Hey everyone, First post here at guitar noise. I've been lurking and reading a lot here and finally have decided to post something myself.
I wrote this song one morning bright and early on the spot. I couldn't find any rules regarding posting here in the songwriting forums.
your wilted limbs trouble me,
bruised arms and purple fingers
has this gone too far
it's time for a change
i watch your mother crying
as she looks at your swollen eyes
reminded of the beauty inside
it's all already changed
how did this happen?
i just didn't expect
why are you doing this,
she's miss perfect
just take a few bites,
i don't want to say goodbye
i would applaud your dedication
if it were not so sick
It needs some work, definitely some more length but the muse ran dry when I was writing that, lol. I would appreciate any constructive critiques and comments. Thanks
My impression is that you
start by talking to a woman that got beaten . . . (I assume by her husband or boyfriend?)

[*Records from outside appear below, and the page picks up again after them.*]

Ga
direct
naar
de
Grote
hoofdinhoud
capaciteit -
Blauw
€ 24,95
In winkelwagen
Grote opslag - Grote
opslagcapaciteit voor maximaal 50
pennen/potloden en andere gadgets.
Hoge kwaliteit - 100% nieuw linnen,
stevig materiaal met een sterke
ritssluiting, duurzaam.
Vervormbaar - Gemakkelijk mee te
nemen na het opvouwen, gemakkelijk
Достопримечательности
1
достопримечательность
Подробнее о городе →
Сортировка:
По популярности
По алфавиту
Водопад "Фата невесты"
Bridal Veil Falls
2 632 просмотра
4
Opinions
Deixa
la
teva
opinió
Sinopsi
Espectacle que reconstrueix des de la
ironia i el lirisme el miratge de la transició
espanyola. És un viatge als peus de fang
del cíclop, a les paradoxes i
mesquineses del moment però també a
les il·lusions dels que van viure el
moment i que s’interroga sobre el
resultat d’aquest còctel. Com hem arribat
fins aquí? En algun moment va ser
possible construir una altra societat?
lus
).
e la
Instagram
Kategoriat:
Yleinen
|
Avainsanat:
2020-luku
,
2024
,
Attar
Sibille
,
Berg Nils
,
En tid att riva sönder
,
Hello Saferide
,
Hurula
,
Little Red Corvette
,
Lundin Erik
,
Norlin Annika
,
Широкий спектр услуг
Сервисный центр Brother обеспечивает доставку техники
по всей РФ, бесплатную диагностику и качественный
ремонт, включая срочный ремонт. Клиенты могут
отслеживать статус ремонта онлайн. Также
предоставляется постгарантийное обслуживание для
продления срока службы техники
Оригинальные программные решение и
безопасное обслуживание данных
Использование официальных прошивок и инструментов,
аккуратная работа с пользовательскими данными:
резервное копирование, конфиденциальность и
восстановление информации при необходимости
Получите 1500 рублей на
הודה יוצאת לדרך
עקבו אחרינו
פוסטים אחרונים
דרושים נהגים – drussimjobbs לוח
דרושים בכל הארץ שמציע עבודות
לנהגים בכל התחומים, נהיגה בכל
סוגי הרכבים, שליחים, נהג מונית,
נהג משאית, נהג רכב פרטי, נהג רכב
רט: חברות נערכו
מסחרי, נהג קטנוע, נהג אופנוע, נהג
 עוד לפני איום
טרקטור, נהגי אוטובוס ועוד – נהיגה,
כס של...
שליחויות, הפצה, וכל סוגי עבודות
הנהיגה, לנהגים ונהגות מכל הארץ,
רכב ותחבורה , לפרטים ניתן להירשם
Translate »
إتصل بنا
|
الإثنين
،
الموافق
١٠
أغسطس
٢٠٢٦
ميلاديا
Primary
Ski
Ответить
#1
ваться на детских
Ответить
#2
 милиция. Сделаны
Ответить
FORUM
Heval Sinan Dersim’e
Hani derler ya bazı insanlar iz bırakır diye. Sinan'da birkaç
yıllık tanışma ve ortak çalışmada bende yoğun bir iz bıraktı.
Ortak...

But then in the chorus you are talking to the person doing the beating? . . . and that is confusing.
"Just take a few bites" ? I don't know what that means . . . a reference to "just bite the bullet"
if so . . . that doesn't sound like something you would say to someone in that situation.
And the line "She's Miss Perfect" seems to be a couple of syllables short when I read it . . .
unless you already have a tune in mind.
Keep going . . . I'm interested in where you go with it.
It's the rock that gives the stream its music . . . and the stream that gives the rock its roll.
I don't know, Ken, it sounds almost like it might be about a drug addiction to me ("Why are you doing this?" would flow better then). Overall, I think it has potential.
Ewan McGregor: I said, "Eve, I want you to look after my wedding ring while I'm away," and she started to cry and I said, "Eve. Eve, I can't wear my ring or I won't get laid on the trip!"